猫系男子の甘い誘惑
 人前ではショックを見せないようにはしていたつもりだが、引きずっていないといったら嘘になる。休みの日は家から一歩も出ないことも多かった。

(……それじゃ、ブスって言われてもしかたないかも)

 ここしばらく、体重計にも乗っていない。どのくらい体重が増えたのか考えるのも恐ろしく、こわごわと体重計に乗ってみた。

 そして、目の前に現れた数字からそっと目をそらす。

 ここのところの食生活を考えれば、ドカ食いと食べないの繰り返しだ。太らない方がどうかしているし、健康にもよくなかっただろう。

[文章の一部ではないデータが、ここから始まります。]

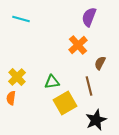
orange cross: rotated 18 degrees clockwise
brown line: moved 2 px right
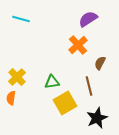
purple semicircle: moved 1 px left, 2 px down; rotated 36 degrees clockwise
black star: moved 1 px right, 2 px up
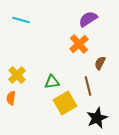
cyan line: moved 1 px down
orange cross: moved 1 px right, 1 px up
yellow cross: moved 2 px up
brown line: moved 1 px left
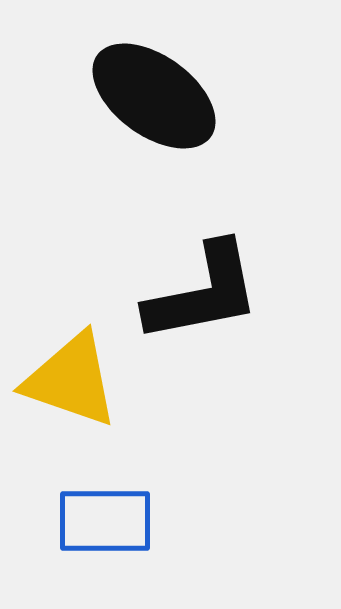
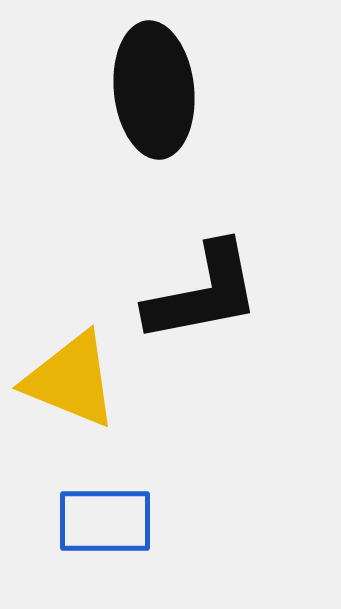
black ellipse: moved 6 px up; rotated 48 degrees clockwise
yellow triangle: rotated 3 degrees clockwise
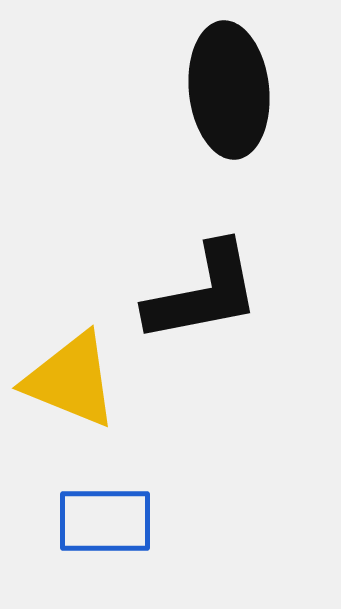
black ellipse: moved 75 px right
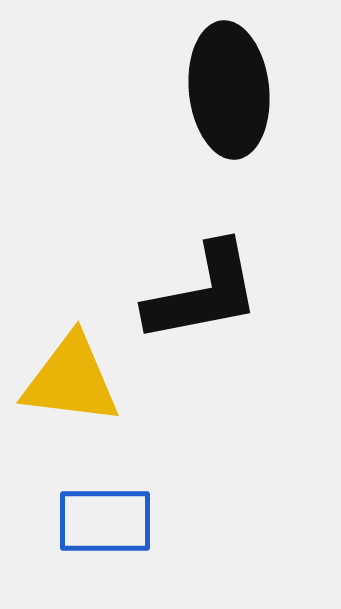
yellow triangle: rotated 15 degrees counterclockwise
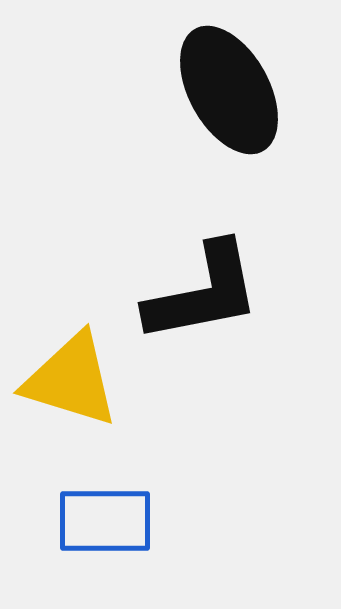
black ellipse: rotated 23 degrees counterclockwise
yellow triangle: rotated 10 degrees clockwise
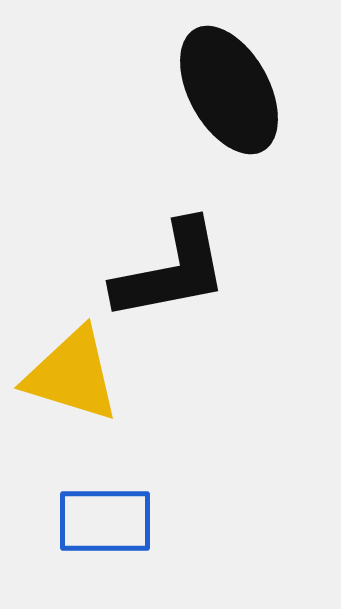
black L-shape: moved 32 px left, 22 px up
yellow triangle: moved 1 px right, 5 px up
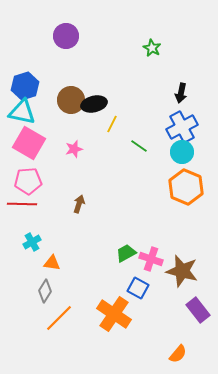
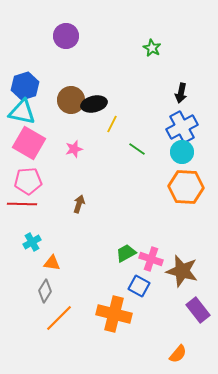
green line: moved 2 px left, 3 px down
orange hexagon: rotated 20 degrees counterclockwise
blue square: moved 1 px right, 2 px up
orange cross: rotated 20 degrees counterclockwise
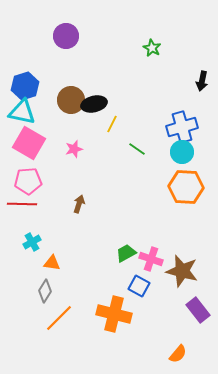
black arrow: moved 21 px right, 12 px up
blue cross: rotated 12 degrees clockwise
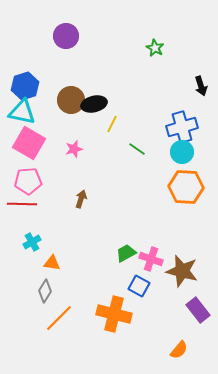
green star: moved 3 px right
black arrow: moved 1 px left, 5 px down; rotated 30 degrees counterclockwise
brown arrow: moved 2 px right, 5 px up
orange semicircle: moved 1 px right, 4 px up
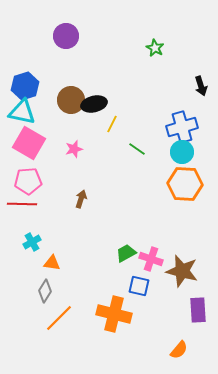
orange hexagon: moved 1 px left, 3 px up
blue square: rotated 15 degrees counterclockwise
purple rectangle: rotated 35 degrees clockwise
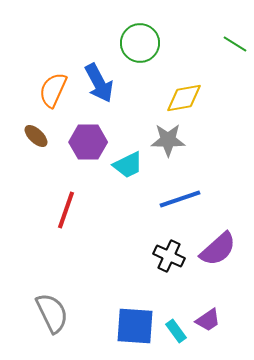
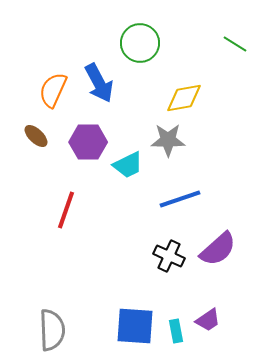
gray semicircle: moved 17 px down; rotated 24 degrees clockwise
cyan rectangle: rotated 25 degrees clockwise
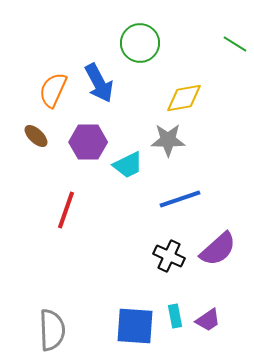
cyan rectangle: moved 1 px left, 15 px up
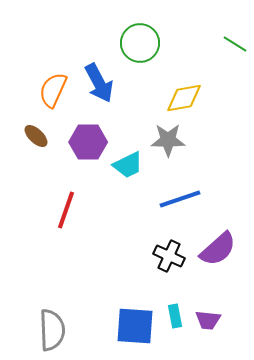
purple trapezoid: rotated 40 degrees clockwise
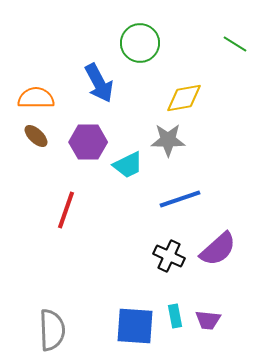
orange semicircle: moved 17 px left, 8 px down; rotated 66 degrees clockwise
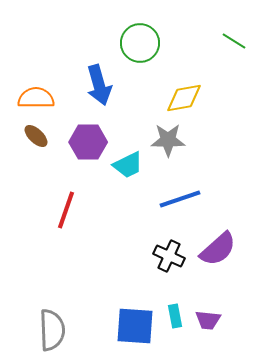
green line: moved 1 px left, 3 px up
blue arrow: moved 2 px down; rotated 12 degrees clockwise
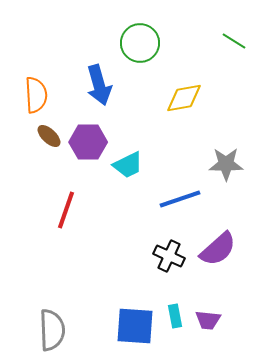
orange semicircle: moved 3 px up; rotated 87 degrees clockwise
brown ellipse: moved 13 px right
gray star: moved 58 px right, 24 px down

 反省ひとしきりしたところで時計を見上げれば、すでに午後も半ばを回っていた。
 買い物前に冷蔵庫の中をチェックしてみたら、自分でもどうよと突っ込みたくなるほど何も入っていなかった。

「今夜は惣菜でいいかな……」

 今、夕食を一から作っていられるほどの体力はない。食料をいくつか籠に放り込んだ後、総菜コーナーへと回った。

 何を買おうかとコーナーを一周するも、先ほど体重計に乗った時の数値が頭の中によみがえる。

(控えめにしておくか)

 どうやら、ブスという佑真の言葉が思っていたより効いていたらしいという事実は、無理やり頭から追い出した。